▸ SOURCE PASSAGE:
Re: shrink_mmap SMP race fix

From: Andrea Arcangeli (andrea@suse.de)
Date: Thu Mar 30 2000 - 11:50:13 EST


I also did two incremental locking change (for performance). The old code
was doing:

                if (TryLockPage(page))
                        goto dispose_continue;

                /* Release the pagemap_lru lock even if the page is not yet
                   queued in any lru queue since we have just locked down
                   the page so nobody else may SMP race with us running
                   a lru_cache_del() (lru_cache_del() always run with the
                   page locked down ;). */
                spin_unlock(&pagemap_lru_lock);

                /* avoid unscalable SMP locking */
                if (!page->buffers && page_count(page) > 1)
                        goto unlock_noput_continue;

We was doing the guess check to avoid unscalable locking in the tight loop
too late (after having just played with the pagemap_lru_lock and the
per-page lock). I moved the unscalable locking change inside the
pagemap_lru_lock critical section so that now no lock get touched in the
tight loop (except for the reference bit).

▸ EXERCISE REQUIREMENTS:
a. According to the shrink_mmap race-fix post, where was the check that avoids unscalable locking moved?
b. Write the next portion of the shrink_mmap race-fix post, picking up after its final sentence.

(Stored items)
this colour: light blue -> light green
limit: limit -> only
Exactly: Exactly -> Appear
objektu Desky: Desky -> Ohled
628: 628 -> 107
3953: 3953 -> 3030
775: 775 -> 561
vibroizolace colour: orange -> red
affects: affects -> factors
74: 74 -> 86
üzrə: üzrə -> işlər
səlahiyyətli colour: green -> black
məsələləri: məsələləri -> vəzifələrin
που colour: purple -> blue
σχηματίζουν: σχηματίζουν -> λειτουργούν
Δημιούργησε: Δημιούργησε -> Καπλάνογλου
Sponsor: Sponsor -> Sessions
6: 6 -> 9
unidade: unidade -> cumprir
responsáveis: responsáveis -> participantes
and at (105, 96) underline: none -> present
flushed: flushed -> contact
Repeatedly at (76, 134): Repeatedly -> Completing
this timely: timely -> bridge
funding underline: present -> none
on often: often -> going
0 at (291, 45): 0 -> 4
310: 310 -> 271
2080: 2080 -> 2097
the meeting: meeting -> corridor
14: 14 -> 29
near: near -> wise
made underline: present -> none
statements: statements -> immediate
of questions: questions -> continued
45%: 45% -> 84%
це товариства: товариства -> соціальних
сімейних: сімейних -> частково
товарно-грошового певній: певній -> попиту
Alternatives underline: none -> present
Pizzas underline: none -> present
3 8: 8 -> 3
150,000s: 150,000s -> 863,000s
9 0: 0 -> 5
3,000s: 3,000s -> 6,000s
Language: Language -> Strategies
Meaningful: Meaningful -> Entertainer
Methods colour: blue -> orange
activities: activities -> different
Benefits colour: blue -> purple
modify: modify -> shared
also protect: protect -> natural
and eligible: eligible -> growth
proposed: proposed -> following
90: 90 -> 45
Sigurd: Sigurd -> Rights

▸ FINAL RESULTS:
a. Inside the pagemap_lru_lock critical section.

b.
Then this following section of code was doing:

                /* Take the pagecache_lock spinlock held to avoid
                   other tasks to notice the page while we are looking at its
                   page count. If it's a pagecache-page we'll free it
                   in one atomic transaction after checking its page count. */
                spin_lock(&pagecache_lock);

                /* avoid freeing the page while it's locked */
                get_page(page);

                /* Is it a buffer page? */
                if (page->buffers) {
                        spin_unlock(&pagecache_lock);
                        if (!try_to_free_buffers(page))
                                goto unlock_continue;
                        /* page was locked, inode can't go away under us */
                        if (!page->mapping) {
                                atomic_dec(&buffermem_pages);
                                goto made_buffer_progress;
                        }
                        spin_lock(&pagecache_lock);
                }

and as far I can tell we can instead move the spin_lock(&pagecache_lock)
_after_ the page->buffers path and to increase the per-page counter
(get_page(page)) without any lock acquired (removing a not necessary
lock/unlock in the buffer freeing path). We are allowed to check the
page->buffer with only the per-page lock held (nobody can drop
page->buffers from under us if we hold the lock on the page).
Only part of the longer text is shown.